About that feature, does it mean that every time I click on it it adds another one on the counter or is it one of those things that goes by IP-adress or something like that?

Just wondering.

Tata.


----------



## Piratecat (Jan 24, 2002)

They aren't unique views. Every time you click on the thread, it increments the number of views by one.

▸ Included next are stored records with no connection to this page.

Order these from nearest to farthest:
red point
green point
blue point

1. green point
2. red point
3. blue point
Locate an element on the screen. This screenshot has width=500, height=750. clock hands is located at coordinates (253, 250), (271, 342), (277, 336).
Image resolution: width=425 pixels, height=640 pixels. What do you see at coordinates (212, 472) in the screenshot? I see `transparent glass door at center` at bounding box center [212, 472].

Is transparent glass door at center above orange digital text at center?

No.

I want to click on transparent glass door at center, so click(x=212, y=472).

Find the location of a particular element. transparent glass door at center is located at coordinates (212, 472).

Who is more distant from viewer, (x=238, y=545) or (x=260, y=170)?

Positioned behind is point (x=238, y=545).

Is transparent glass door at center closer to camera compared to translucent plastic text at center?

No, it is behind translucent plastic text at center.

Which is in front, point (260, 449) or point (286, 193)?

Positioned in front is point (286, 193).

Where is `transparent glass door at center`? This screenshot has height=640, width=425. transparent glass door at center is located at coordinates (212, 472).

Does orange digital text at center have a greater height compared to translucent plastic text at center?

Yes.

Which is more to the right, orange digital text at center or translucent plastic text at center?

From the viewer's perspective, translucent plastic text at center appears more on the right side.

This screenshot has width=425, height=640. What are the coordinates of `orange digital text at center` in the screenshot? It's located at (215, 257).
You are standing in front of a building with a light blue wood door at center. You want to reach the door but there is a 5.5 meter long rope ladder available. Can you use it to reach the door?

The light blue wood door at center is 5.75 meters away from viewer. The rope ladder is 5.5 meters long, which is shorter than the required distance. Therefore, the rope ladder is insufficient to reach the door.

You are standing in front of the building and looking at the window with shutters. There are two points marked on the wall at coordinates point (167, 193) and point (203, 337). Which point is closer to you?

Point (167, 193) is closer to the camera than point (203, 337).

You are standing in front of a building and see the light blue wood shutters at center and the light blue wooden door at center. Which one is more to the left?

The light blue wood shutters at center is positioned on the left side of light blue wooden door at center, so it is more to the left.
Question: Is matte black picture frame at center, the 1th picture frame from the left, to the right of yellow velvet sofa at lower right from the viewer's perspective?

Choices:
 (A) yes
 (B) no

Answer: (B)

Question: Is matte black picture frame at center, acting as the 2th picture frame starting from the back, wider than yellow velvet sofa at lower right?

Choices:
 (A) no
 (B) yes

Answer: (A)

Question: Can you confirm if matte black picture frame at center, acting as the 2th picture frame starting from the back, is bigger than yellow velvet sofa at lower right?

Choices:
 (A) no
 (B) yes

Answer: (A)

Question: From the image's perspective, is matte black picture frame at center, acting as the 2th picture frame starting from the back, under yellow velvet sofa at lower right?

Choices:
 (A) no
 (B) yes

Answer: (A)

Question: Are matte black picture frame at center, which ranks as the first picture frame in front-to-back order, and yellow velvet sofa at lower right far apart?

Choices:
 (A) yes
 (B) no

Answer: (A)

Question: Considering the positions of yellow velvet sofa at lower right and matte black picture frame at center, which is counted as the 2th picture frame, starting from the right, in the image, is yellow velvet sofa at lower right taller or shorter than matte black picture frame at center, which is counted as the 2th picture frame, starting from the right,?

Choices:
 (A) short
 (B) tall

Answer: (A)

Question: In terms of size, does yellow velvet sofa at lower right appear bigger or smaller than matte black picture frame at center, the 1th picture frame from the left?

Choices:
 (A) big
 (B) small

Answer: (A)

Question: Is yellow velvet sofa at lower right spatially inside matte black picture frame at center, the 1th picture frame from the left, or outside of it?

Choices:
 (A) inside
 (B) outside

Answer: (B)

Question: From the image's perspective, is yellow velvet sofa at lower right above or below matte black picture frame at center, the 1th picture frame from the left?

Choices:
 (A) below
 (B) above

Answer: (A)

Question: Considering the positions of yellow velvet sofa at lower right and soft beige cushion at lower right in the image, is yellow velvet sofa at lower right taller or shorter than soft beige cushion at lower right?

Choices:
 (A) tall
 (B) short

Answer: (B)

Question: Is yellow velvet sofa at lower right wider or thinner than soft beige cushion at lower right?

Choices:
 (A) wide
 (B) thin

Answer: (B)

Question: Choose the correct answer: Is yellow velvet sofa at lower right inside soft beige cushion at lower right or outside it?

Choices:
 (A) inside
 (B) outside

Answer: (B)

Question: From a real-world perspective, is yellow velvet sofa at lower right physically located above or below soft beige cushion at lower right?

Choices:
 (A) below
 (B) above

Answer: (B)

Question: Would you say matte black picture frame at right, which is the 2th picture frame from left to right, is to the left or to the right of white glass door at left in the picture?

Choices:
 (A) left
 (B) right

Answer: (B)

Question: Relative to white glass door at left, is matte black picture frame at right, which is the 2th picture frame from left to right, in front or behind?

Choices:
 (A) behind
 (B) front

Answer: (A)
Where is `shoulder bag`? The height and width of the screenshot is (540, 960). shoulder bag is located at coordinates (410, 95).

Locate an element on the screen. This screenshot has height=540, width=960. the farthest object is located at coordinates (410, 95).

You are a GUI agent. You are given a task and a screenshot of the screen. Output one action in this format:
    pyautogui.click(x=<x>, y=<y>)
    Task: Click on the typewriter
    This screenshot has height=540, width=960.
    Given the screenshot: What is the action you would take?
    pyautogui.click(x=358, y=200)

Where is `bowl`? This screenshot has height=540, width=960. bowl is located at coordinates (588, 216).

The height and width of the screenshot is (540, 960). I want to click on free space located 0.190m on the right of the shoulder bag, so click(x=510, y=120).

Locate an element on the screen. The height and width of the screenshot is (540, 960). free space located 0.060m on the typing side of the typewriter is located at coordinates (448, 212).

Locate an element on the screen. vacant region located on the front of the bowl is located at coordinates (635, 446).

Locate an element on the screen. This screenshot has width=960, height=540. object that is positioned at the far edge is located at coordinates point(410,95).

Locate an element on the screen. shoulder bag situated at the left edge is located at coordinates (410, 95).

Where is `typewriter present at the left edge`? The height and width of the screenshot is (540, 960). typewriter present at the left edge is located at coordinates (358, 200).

Good question! I had to experiment to find out.


----------



## Joker (Jan 24, 2002)

Excellent.  Now, when my DM and I start posting our story hour we'll just click it a couple thousand times to make it seem the most popular story hour in existence.  Haha.

Merci und Tata.


----------



## Darkness (Jan 24, 2002)

Joker said:
			
		

> *Excellent.  Now, when my DM and I start posting our story hour we'll just click it a couple thousand times to make it seem the most popular story hour in existence.  Haha.*



You could also _rate_ it, you know.


----------



## Joker (Jan 24, 2002)

Well it doesn't exist yet, but let's just give it a pre-emptive ten out of five .  Sounds good enough, doesn't it?

Tata.


----------



## Darkness (Jan 24, 2002)

Joker said:
			
		

> *Well it doesn't exist yet, but let's just give it a pre-emptive ten out of five .  Sounds good enough, doesn't it?
> 
> Tata. *



Barely...


----------



## graydoom (Jan 25, 2002)

Just set up a little script that continually refreshes a page . Instant most-viewed thread!

Let's see who can be the first to get a thread into the ten thousands... heh.


----------